Only one span is wanted from the lines below: from the one with "par Frederic FAUCHARD" up to and including the one with "Familienstiftung oder gemeinnützigen Stiftung". Copy it exactly, without images.
########
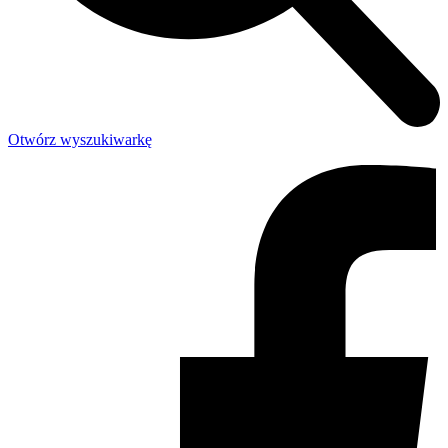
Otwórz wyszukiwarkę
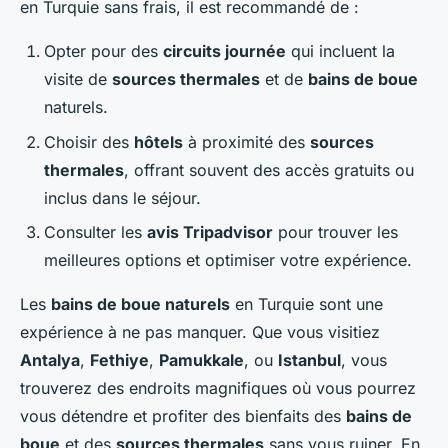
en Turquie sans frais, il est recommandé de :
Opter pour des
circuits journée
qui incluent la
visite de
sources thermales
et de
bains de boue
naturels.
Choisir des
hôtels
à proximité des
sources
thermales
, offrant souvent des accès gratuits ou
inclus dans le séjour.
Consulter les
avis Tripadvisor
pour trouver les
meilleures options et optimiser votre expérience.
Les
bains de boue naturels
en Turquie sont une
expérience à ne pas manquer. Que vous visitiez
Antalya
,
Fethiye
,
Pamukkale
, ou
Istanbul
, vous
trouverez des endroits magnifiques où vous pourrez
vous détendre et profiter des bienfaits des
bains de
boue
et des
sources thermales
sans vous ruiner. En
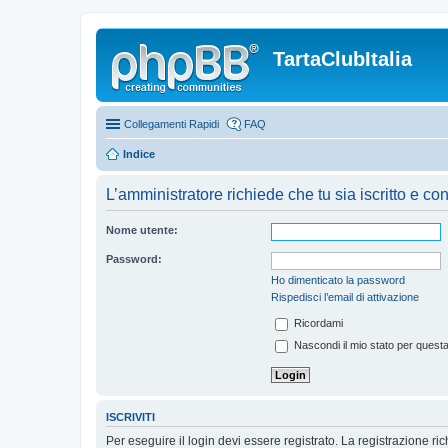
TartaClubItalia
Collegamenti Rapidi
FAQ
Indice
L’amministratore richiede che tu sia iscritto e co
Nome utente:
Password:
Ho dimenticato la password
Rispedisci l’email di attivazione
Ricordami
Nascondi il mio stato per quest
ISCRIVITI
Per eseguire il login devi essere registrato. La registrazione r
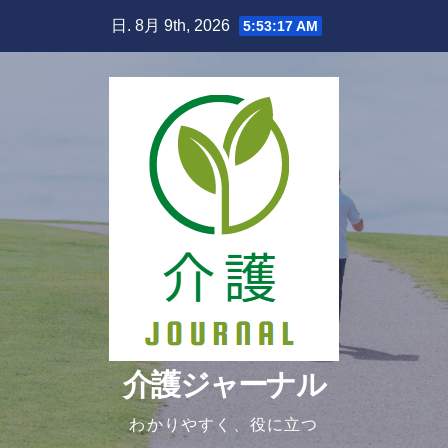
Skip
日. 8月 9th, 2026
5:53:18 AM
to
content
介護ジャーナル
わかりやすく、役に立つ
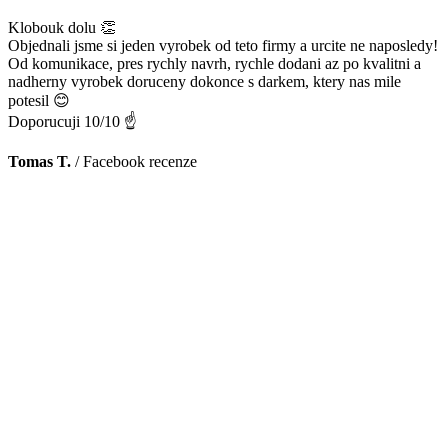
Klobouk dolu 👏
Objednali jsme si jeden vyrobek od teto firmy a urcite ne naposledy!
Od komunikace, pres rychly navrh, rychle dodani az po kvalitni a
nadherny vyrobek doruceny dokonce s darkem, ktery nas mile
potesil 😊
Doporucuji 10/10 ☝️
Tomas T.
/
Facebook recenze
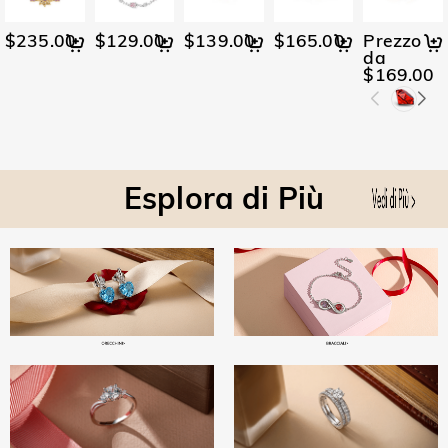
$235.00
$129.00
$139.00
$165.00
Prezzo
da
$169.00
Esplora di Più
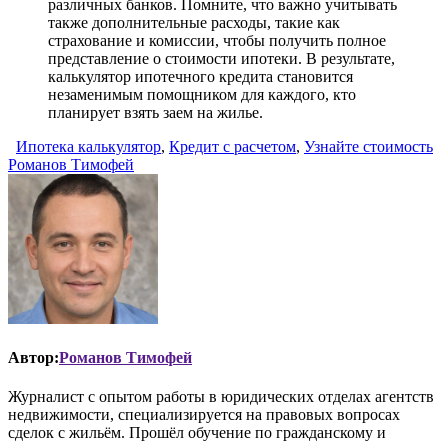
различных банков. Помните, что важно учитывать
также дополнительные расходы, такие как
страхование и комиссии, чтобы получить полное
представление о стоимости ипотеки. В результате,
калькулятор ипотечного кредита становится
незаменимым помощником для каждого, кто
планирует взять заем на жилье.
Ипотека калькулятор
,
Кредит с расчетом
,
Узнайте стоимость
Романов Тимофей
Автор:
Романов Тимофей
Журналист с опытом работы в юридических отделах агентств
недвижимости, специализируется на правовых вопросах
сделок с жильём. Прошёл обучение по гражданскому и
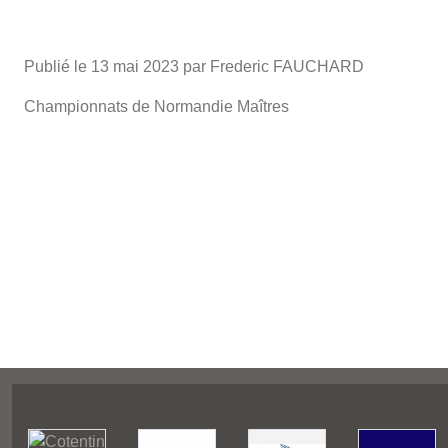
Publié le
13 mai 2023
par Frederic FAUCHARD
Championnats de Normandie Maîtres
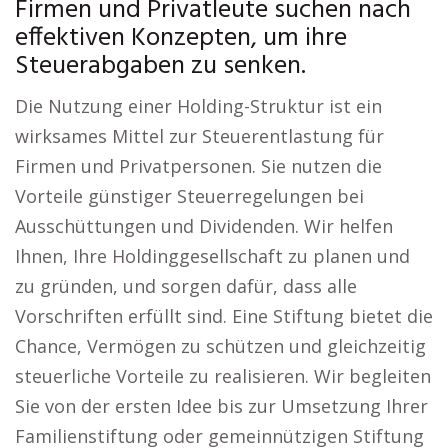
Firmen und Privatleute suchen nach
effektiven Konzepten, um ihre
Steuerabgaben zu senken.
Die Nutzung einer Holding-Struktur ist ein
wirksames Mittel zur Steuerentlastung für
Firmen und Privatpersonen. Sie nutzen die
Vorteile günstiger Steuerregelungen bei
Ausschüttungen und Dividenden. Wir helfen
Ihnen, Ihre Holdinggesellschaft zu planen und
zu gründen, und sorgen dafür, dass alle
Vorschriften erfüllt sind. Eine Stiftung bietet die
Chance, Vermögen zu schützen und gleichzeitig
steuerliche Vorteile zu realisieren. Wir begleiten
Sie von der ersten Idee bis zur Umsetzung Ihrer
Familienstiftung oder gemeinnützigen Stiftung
########
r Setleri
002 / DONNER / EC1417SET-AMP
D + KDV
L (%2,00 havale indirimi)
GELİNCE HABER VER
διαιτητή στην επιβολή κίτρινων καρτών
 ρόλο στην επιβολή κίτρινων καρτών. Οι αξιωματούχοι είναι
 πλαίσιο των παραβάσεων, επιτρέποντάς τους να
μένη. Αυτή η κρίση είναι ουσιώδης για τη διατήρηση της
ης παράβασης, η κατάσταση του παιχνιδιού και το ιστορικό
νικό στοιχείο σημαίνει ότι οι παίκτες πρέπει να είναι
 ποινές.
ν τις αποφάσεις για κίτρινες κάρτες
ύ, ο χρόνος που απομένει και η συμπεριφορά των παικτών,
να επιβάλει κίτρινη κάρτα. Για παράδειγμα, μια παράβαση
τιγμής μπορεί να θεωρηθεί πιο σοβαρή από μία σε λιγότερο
########
→ **Solution to this problem**
par Frederic FAUCHARD
Championnats de Normandie Maîtres
Firmen und Privatleute suchen nach
effektiven Konzepten, um ihre
Steuerabgaben zu senken.
Die Nutzung einer Holding-Struktur ist ein
wirksames Mittel zur Steuerentlastung für
Firmen und Privatpersonen. Sie nutzen die
Vorteile günstiger Steuerregelungen bei
Ausschüttungen und Dividenden. Wir helfen
Ihnen, Ihre Holdinggesellschaft zu planen und
zu gründen, und sorgen dafür, dass alle
Vorschriften erfüllt sind. Eine Stiftung bietet die
Chance, Vermögen zu schützen und gleichzeitig
steuerliche Vorteile zu realisieren. Wir begleiten
Sie von der ersten Idee bis zur Umsetzung Ihrer
Familienstiftung oder gemeinnützigen Stiftung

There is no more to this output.